WHAT YOU WILL DO →
A - List every Wnt ligand that the passage on β-catenin signaling in articular chondrocytes names as involved in canonical Wnt signaling.
B - Carry on the passage on β-catenin signaling in articular chondrocytes, starting after its final sentence.

To determine changes in Wnt signaling, we examined expression of Wnt ligands and Wnt antagonist in articular chondrocytes in which β-catenin signaling is activated. It is known that Wnt1, Wnt3a, Wnt4, Wnt7a, and Wnt7b are involved in canonical Wnt signaling and Wnt5 and Wnt11 are involved in noncanonical Wnt signaling.(38–41) In this study, we found that expression of Wnt1, Wnt3a, and Wnt7a was significantly reduced and expression of sFRP2 was significantly increased, suggesting that there is a negative feed-back regulation in genes involved in canonical Wnt signaling. In contrast, expression of Wnt5 and Wnt11 was significantly increased, suggesting that activation of β-catenin signaling upregulates noncanonical Wnt signaling in articular chondrocytes.
The mechanism underlying β-catenin-induced OA is that β-catenin promotes articular chondrocyte maturation, which is consistent with the role of β-catenin in the developing growth plate. In Fig. 2, the β-catenin-positive cells in the resting zone have lost their flattened phenotype, suggesting that these cells are undergoing maturation as a result of increased β-catenin within the cells. In addition, β-catenin-positive cells are closer to the articular surface, possibly as a result of more efficient Cre-recombination caused by better tamoxifen penetration in superficial versus deep layers.

Dataset entries
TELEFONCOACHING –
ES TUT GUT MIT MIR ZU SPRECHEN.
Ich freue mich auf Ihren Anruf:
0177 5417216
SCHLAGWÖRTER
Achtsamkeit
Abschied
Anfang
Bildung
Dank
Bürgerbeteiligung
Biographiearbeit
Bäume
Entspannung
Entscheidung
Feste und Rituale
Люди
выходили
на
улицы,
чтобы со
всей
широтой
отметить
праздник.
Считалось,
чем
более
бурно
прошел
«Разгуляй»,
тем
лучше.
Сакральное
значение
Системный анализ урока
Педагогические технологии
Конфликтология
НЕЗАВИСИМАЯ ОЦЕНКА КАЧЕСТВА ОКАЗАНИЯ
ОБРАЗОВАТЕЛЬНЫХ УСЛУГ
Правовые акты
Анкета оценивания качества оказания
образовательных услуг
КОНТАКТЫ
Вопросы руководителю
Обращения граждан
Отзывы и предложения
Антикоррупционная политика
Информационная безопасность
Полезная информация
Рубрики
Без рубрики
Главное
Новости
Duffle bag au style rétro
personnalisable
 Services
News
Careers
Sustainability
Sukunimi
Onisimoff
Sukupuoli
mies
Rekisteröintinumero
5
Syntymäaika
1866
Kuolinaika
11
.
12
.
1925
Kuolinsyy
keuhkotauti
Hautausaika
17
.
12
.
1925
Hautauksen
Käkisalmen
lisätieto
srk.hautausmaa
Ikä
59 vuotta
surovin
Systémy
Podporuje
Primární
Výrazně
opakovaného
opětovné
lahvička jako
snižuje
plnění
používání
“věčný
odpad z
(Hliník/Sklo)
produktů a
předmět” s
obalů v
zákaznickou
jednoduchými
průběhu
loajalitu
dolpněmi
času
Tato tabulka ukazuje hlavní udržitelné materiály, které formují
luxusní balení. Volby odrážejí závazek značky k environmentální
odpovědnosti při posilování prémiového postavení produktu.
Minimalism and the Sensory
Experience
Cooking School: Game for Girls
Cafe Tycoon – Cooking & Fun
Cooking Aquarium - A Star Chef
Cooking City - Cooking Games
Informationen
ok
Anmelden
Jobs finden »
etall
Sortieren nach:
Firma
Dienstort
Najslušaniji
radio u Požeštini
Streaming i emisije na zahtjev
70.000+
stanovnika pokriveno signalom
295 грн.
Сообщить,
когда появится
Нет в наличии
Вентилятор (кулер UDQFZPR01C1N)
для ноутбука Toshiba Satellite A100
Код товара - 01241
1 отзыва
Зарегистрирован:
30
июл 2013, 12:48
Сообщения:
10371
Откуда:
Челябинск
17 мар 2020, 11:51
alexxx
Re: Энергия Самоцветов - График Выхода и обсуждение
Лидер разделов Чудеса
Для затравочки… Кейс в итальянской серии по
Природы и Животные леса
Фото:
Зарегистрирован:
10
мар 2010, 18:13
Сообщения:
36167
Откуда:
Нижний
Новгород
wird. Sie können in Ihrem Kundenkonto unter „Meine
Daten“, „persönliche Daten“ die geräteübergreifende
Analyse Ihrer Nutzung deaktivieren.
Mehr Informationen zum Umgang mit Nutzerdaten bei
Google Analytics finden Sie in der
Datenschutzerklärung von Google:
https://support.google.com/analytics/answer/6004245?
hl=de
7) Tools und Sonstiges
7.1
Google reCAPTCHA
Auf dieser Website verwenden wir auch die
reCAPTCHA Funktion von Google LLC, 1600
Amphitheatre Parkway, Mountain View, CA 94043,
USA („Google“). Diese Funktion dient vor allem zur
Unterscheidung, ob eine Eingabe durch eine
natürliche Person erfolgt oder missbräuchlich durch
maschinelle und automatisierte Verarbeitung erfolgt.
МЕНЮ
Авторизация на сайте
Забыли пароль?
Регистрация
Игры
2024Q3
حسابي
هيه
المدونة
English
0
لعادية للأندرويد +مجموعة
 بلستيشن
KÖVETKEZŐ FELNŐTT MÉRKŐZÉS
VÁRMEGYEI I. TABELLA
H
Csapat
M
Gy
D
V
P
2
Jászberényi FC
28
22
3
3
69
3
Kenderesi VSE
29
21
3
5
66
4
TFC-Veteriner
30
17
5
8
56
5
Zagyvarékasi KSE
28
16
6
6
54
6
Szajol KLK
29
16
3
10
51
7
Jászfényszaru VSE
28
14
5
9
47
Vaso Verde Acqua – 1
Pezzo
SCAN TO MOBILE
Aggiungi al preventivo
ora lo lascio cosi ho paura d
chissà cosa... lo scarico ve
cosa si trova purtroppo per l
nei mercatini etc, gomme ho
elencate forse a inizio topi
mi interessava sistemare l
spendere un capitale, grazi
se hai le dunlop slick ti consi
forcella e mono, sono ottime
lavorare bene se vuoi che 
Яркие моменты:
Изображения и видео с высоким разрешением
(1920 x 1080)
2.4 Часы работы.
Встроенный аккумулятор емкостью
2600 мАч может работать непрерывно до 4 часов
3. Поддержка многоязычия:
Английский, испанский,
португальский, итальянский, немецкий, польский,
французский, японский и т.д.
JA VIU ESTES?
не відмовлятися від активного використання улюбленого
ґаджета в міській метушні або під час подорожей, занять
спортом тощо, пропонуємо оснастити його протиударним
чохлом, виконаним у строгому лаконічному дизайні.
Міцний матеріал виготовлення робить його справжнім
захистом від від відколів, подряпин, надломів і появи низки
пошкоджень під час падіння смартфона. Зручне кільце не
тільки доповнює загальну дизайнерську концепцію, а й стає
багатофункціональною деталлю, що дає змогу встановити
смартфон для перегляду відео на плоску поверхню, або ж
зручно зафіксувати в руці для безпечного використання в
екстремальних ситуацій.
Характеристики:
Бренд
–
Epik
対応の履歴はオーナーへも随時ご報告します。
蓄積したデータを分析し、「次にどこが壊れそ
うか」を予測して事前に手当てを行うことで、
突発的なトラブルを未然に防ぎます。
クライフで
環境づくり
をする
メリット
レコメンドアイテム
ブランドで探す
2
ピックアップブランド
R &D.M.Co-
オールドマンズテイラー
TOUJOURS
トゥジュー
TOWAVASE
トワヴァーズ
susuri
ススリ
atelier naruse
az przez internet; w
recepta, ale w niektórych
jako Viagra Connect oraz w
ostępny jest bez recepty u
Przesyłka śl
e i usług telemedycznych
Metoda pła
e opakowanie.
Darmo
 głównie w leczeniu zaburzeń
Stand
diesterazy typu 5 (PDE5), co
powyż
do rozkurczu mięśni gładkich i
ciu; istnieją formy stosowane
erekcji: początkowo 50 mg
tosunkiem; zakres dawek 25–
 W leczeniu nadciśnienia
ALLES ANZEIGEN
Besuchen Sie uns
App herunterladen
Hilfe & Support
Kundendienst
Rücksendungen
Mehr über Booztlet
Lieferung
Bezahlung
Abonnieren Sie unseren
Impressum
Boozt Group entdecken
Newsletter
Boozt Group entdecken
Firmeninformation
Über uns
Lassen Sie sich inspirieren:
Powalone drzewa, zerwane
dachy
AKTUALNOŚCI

EXERCISE ANSWERS →
A - Wnt1, Wnt3a, Wnt4, Wnt7a, Wnt7b

B -
Recently, we found that selective inhibition of β-catenin signaling in chondrocytes causes delay of growth plate chondrocyte maturation and articular cartilage destruction in Col2a1-ICAT transgenic mice.(42,43) We also found that cell apoptosis of articular chondrocytes is significantly increased in these transgenic mice.(39) These findings suggest that β-catenin signaling plays a critical role in prevention of articular chondrocytes from undergoing apoptosis under normal physiological conditions.
In summary, in this study, we showed for the first time that conditional activation of the β-catenin gene in articular chondrocytes in adult mice leads to premature chondrocyte differentiation and the development of an OA-like phenotype. Our studies have provided novel and definitive evidence about the role of β-catenin signaling in articular chondrocyte function and OA pathogenesis.
This work was supported by Grants R01 AR051189, R01 AR054465, K02 AR052411, and CORT Pilot (Supplement to P50 AR054041) to DC, R01 AR AR053717 to RO’K, and R01 AR045700 to RR from the National Institute of Health. The authors thank Kimberly A Napoli for assistance in preparing the manuscript.
The authors state that they have no conflicts of interest.